● Task
All of the data should be restated word for word.

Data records
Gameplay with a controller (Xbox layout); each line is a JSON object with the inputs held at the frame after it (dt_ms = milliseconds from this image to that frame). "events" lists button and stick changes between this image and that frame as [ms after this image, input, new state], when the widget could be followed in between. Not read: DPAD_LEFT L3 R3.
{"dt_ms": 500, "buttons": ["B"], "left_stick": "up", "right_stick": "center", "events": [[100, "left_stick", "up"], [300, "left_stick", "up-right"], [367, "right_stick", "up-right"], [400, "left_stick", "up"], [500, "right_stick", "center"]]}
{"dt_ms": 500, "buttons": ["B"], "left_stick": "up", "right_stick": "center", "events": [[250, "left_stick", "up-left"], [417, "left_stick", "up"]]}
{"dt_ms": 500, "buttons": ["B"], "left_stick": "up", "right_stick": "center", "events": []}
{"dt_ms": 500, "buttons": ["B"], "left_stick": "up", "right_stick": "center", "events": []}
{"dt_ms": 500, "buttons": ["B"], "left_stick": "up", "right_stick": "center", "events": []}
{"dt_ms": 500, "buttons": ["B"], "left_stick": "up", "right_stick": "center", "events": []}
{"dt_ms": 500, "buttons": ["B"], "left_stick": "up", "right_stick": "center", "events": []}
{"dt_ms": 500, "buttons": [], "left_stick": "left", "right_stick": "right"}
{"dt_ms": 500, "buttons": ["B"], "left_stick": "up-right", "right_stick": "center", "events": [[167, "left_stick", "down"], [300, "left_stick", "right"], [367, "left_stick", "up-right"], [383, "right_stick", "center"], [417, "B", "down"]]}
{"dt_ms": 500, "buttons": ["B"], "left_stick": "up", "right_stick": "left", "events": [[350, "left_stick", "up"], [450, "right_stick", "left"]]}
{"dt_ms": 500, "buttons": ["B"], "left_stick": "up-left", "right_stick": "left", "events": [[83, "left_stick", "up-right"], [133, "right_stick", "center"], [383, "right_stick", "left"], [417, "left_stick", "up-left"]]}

● Reply
Gameplay with a controller (Xbox layout); each line is a JSON object with the inputs held at the frame after it (dt_ms = milliseconds from this image to that frame). "events" lists button and stick changes between this image and that frame as [ms after this image, input, new state], when the widget could be followed in between. Not read: DPAD_LEFT L3 R3.
{"dt_ms": 500, "buttons": ["B"], "left_stick": "up", "right_stick": "center", "events": [[100, "left_stick", "up"], [300, "left_stick", "up-right"], [367, "right_stick", "up-right"], [400, "left_stick", "up"], [500, "right_stick", "center"]]}
{"dt_ms": 500, "buttons": ["B"], "left_stick": "up", "right_stick": "center", "events": [[250, "left_stick", "up-left"], [417, "left_stick", "up"]]}
{"dt_ms": 500, "buttons": ["B"], "left_stick": "up", "right_stick": "center", "events": []}
{"dt_ms": 500, "buttons": ["B"], "left_stick": "up", "right_stick": "center", "events": []}
{"dt_ms": 500, "buttons": ["B"], "left_stick": "up", "right_stick": "center", "events": []}
{"dt_ms": 500, "buttons": ["B"], "left_stick": "up", "right_stick": "center", "events": []}
{"dt_ms": 500, "buttons": ["B"], "left_stick": "up", "right_stick": "center", "events": []}
{"dt_ms": 500, "buttons": [], "left_stick": "left", "right_stick": "right"}
{"dt_ms": 500, "buttons": ["B"], "left_stick": "up-right", "right_stick": "center", "events": [[167, "left_stick", "down"], [300, "left_stick", "right"], [367, "left_stick", "up-right"], [383, "right_stick", "center"], [417, "B", "down"]]}
{"dt_ms": 500, "buttons": ["B"], "left_stick": "up", "right_stick": "left", "events": [[350, "left_stick", "up"], [450, "right_stick", "left"]]}
{"dt_ms": 500, "buttons": ["B"], "left_stick": "up-left", "right_stick": "left", "events": [[83, "left_stick", "up-right"], [133, "right_stick", "center"], [383, "right_stick", "left"], [417, "left_stick", "up-left"]]}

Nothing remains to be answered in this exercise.